O Rio como desafio
Chico Alencar, outubro de 2003

Candidatura só é petista quando vai bem além da pretensão pessoal. A que eu encarno é demanda coletiva em torno de um projeto. Quero ser prefeito da cidade onde nasci, na metade do século passado, porque já passou da hora do Rio ter um governo liderado pelo PT. É preciso explicar qual: o PT de combate, de doutrina, de proposta solidária com horizonte socialista.

E governo só é do PT se, em meio a tensões e contradições, transforma as relações políticas, sociais e culturais no espaço urbano, ainda fundadas no mandonismo e no patriomonialismo.

Quero ser prefeito para liderar uma revolução gradualista, que começa com o chamamento contínuo à participação popular: cada um dos seis milhões de habitantes deve se sentir um pouco prefeito. Cada um dos 136 mil funcionários municipais (86 mil ativos e 49 mil aposentados) deve se saber também administrador do Rio e co-responsável por serviços públicos de qualidade para todos, especialmente os mais necessitados.

Governo do PT tem que reacender o espírito republicano, onde a cidadania é estimulada vinte e quatro horas por dia. Daquele lixo que não se joga mais no chão à definição dos investimentos do Orçamento de cada ano. Chega desse cesarismo imperial!

Governo do PT é transparência absoluta dos negócios públicos, rompendo com a tradição tecnocrática das caixas-pretas, dos entesouramentos para especulação, da gastança eleitoreira oportunista, da roubalheira crônica que drena para mãos privadas criminosas 30% do dinheiro dos nossos impostos.

Governo do PT é trabalho de equipe, comandada por gente que sabe aliar competência técnica, compromisso político com as maiorias assalariadas e ética inquestionável. A "sociedade civil progressista" do Rio tem quadros de sobra para conduzir esta tarefa!

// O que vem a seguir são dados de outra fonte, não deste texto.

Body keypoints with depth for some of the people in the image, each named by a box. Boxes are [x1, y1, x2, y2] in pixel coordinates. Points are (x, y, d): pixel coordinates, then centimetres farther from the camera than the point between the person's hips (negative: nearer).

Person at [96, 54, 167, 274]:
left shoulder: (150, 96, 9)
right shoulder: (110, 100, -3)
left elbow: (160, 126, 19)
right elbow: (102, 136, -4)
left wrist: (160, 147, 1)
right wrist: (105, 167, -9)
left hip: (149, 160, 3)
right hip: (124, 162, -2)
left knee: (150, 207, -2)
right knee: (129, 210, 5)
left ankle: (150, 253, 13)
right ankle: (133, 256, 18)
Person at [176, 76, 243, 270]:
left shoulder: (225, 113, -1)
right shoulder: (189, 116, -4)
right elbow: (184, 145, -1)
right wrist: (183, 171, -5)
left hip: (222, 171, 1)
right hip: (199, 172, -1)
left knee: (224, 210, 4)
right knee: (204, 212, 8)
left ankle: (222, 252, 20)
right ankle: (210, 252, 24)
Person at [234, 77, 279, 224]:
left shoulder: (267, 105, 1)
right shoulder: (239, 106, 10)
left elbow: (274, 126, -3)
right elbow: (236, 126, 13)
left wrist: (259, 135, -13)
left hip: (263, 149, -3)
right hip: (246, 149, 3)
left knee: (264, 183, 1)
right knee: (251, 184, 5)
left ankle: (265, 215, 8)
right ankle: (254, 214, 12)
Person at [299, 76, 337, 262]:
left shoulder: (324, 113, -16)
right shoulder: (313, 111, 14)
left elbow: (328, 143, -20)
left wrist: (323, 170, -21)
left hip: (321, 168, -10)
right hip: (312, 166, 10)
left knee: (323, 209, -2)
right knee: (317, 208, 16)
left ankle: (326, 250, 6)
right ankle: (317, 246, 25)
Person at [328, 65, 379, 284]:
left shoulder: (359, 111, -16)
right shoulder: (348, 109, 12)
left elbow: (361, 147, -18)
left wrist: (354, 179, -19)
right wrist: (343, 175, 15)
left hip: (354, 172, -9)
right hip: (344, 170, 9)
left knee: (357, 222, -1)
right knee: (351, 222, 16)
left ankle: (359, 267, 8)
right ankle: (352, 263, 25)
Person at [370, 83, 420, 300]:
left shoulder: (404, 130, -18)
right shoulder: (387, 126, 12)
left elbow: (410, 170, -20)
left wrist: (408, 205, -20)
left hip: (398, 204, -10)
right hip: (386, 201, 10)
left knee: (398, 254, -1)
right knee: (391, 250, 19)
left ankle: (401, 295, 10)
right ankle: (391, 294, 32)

Quero ser prefeito do Rio pelo nosso PT por que tenho certeza que nossa administração - como a de Patrus em Belo Horizonte, as de Olívio, Tarso e Pont em Porto Alegre e a dos nossos angrenses - será um marco novidadeiro da forma diferente de fazer política, livre do clientelismo, do populismo e do personalismo que, insidiosos, querem hoje ocupar espaço até no partido do Presidente da República, e com a acolhida ingênua (ou interesseira?) de companheiros nossos. Radomiro Tomic, do PDC chileno, lembrava que quando se faz aliança com a direita é ela - matreira, experiente - quem governa. O Rio precisa, afinal, de um governo de esquerda!

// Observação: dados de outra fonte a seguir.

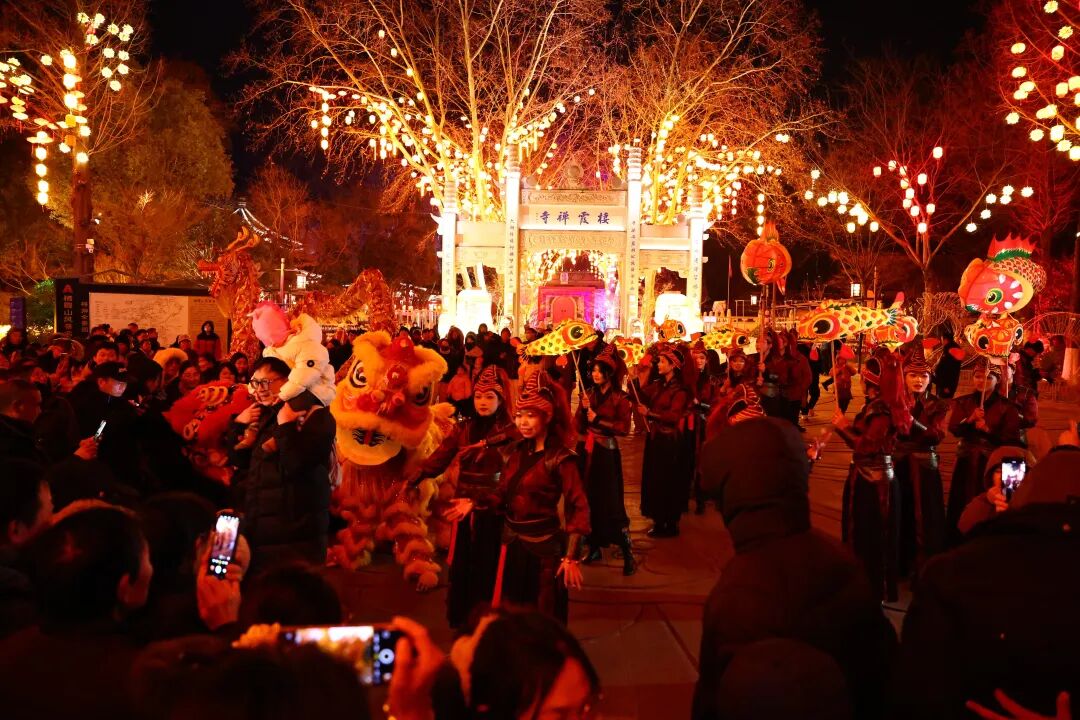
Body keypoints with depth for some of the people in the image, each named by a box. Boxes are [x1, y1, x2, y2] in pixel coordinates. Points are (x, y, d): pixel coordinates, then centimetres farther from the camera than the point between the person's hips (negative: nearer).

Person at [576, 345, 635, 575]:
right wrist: (584, 409, -12)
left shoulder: (620, 398, -4)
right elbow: (579, 427, 6)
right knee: (588, 500, 7)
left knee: (610, 502, -6)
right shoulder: (588, 394, 9)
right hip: (586, 452, 5)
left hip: (606, 453, -5)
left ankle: (628, 553, 0)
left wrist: (598, 420, -12)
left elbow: (624, 428, -10)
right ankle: (595, 547, 20)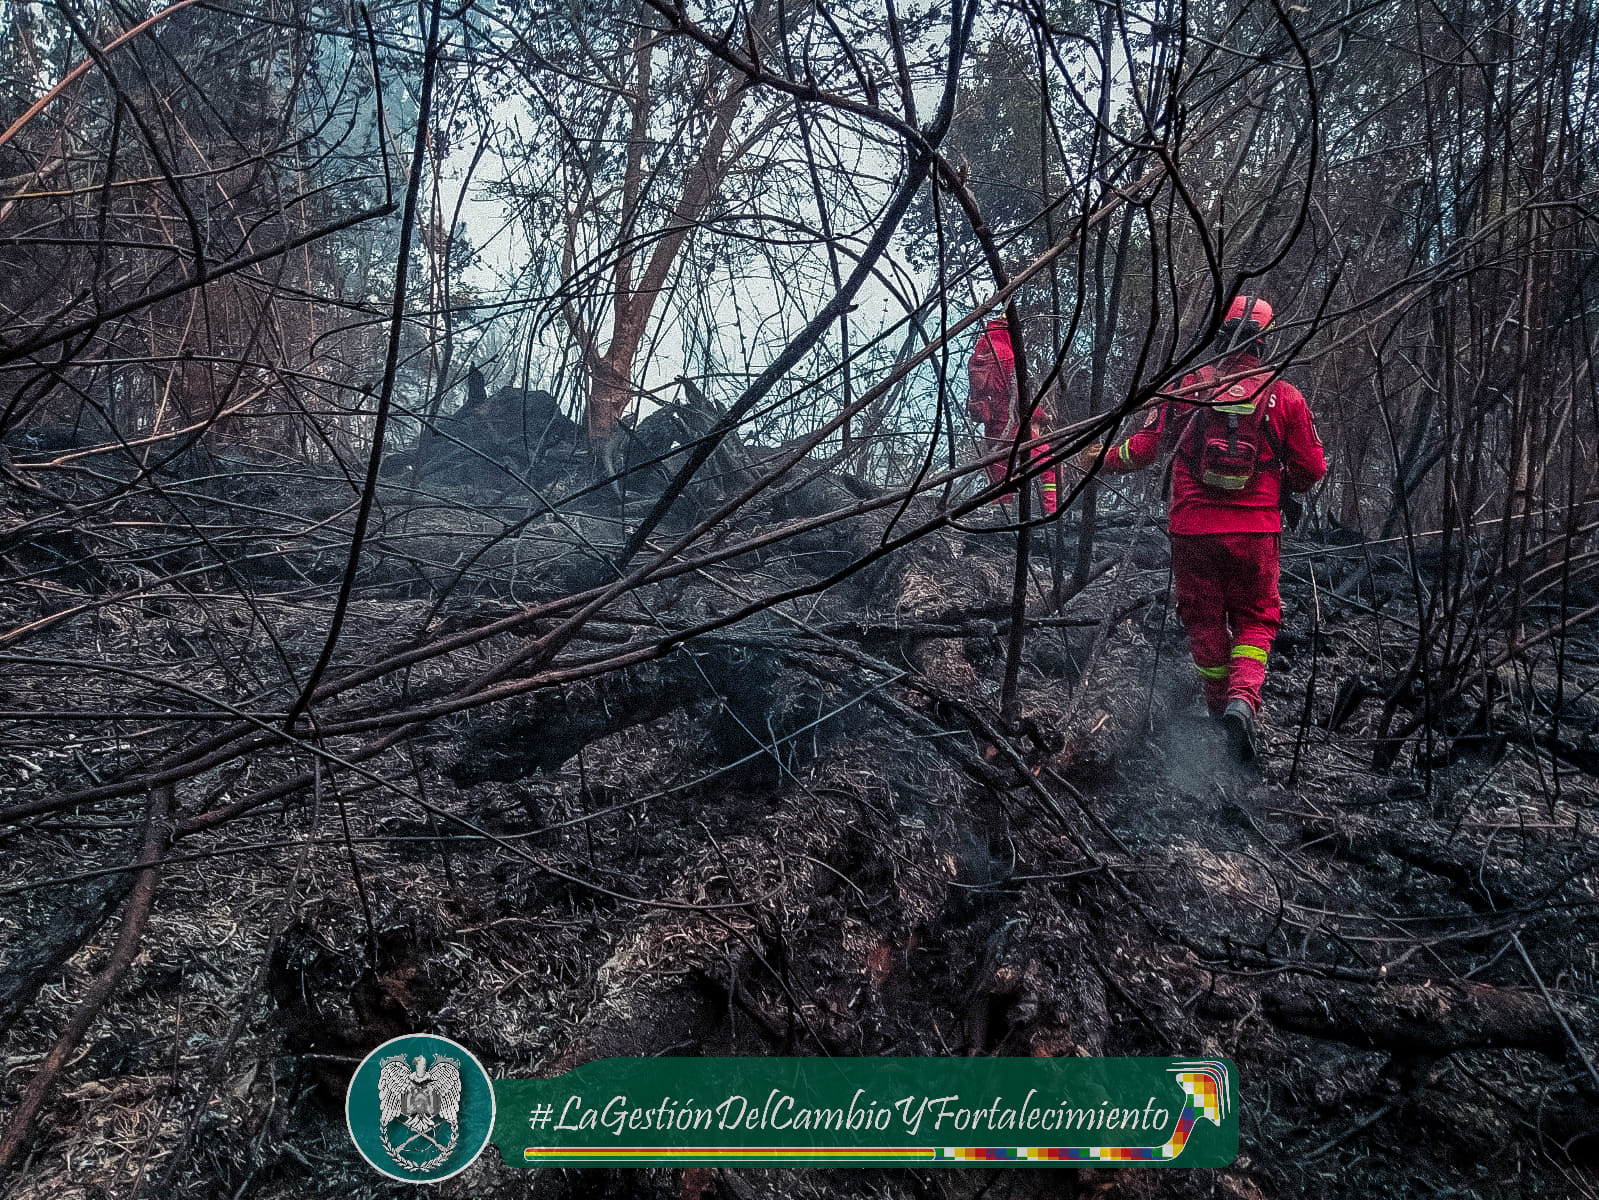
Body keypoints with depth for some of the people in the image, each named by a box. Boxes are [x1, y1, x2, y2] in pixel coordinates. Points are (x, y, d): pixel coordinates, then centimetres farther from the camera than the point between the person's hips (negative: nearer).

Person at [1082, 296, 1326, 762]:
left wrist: (1101, 459, 20)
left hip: (1191, 528, 1)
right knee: (1255, 618, 13)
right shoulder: (1285, 396, -3)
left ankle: (1218, 703, 27)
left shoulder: (1186, 387, -3)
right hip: (1254, 532, 0)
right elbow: (1311, 469, 2)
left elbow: (1146, 445, 2)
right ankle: (1243, 698, -10)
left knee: (1204, 618, 17)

Quero ser prefeito do Rio para estimular conselhos populares nos bairros, organismos democráticos de gestão nas escolas, hospitais e postos de saúde. Para tocar a agitação juvenil e a promoção da cultura - nesta cidade pedagógica e universitária de tantos artistas. Cultura não só como espetáculo mas como criação da massa, expressão autêntica de cada um dizer a sua palavra tão sufocada pela falta de chance e espaço ou pela ideologia do consumo contínuo e acrítico.

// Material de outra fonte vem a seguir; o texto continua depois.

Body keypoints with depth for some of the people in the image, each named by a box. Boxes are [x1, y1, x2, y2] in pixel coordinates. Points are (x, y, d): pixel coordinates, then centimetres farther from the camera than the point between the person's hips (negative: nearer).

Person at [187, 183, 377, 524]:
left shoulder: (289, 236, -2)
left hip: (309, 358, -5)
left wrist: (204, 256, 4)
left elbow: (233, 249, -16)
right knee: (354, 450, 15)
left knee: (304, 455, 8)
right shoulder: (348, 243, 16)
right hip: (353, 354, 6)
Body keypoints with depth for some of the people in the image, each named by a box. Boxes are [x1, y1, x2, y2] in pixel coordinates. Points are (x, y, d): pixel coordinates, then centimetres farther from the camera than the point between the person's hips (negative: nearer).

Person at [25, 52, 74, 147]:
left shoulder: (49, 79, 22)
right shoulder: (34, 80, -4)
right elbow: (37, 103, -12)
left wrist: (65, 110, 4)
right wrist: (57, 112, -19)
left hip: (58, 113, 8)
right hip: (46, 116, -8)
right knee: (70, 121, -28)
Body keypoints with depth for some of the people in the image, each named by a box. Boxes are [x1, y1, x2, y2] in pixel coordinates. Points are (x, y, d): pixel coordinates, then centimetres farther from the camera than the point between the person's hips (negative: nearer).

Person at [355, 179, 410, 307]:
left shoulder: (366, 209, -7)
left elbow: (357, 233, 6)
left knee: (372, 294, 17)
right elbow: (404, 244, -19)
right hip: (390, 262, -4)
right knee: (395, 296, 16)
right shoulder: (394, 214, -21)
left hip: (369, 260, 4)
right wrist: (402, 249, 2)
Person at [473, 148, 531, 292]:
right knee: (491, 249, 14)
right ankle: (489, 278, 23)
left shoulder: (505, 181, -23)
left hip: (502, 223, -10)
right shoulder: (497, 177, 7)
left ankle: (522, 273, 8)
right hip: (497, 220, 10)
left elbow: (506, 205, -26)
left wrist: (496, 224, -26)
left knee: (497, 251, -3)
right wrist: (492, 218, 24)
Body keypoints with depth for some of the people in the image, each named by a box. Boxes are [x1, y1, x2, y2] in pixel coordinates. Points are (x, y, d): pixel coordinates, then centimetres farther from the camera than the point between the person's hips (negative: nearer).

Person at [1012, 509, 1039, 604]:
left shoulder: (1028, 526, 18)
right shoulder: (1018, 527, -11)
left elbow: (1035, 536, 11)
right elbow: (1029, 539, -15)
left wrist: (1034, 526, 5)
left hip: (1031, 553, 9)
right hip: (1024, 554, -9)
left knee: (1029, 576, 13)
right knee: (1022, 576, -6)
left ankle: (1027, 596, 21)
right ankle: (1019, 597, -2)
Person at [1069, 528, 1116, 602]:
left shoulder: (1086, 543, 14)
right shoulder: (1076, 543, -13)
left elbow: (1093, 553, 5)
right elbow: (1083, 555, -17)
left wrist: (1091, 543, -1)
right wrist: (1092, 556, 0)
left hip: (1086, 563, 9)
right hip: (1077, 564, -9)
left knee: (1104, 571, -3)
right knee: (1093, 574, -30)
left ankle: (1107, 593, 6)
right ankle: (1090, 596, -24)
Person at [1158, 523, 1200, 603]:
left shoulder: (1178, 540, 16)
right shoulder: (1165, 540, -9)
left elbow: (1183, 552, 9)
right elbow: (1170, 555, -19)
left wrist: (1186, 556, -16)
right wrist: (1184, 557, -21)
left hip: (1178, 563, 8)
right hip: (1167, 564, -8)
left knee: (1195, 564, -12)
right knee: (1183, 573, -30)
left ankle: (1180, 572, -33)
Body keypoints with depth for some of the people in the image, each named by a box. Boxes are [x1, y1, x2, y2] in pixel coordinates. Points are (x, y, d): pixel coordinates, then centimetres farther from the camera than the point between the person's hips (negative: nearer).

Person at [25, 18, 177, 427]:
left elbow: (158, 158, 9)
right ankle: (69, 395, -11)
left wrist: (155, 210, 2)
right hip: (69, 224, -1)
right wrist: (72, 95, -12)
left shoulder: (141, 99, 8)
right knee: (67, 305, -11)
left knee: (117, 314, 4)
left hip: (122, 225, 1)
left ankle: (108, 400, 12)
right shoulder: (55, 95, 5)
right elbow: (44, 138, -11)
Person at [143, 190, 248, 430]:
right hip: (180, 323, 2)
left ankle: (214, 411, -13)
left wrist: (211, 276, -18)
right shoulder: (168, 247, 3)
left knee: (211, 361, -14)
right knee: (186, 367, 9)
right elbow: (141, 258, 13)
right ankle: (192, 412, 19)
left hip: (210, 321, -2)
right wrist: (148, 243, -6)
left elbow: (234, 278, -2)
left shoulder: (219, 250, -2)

Quero ser prefeito do Rio para, junto com a militância do nosso partido e a dos aliados, fazer das vinte mil ruas e praças de nossa cidade maravilhosa e ferida não um eterno canteiro de obras, mas um jardim de cidadania, informação, cuidado com os abandonados, os excluídos, os malabaristas do sinal vermelho, na esteira das urgentes mudanças estruturais com as quais o governo Lula está comprometido e tem a obrigação de viabilizar.

Quero ser prefeito do Rio para potencializar ainda mais suas/nossas vocações econômicas na ciência e tecnologia, na informática, na cultura e no turismo. Prefeito carioca é um privilegiado: pode passear nos 216 domingos de sua gestão nos inúmeros espaços de beleza e gente boa que esta cidade tem, da Zona Oeste ao litoral.

Quero ser um prefeito que vista aquela roupa carioca que inverte o protocolo do poder, ao som de Pagodinho, Martinho, Beth, Clara, Tins, Tons, Miltons e Bens: buarquianamente recolhendo a poesia que nossa gente humilde entorna no chão e que uma elite preconceituosa despreza, negando oportunidades à nossa juventude e depois reclamando do banditismo.

Enfim, sou candidato por sua causa, companheiro(a)! Para darmos vida à nossa causa comum, generosa e justa. Vamos juntos!
 

sobre o autor


Chico Alencar é deputado federal (PT/RJ) e historiador.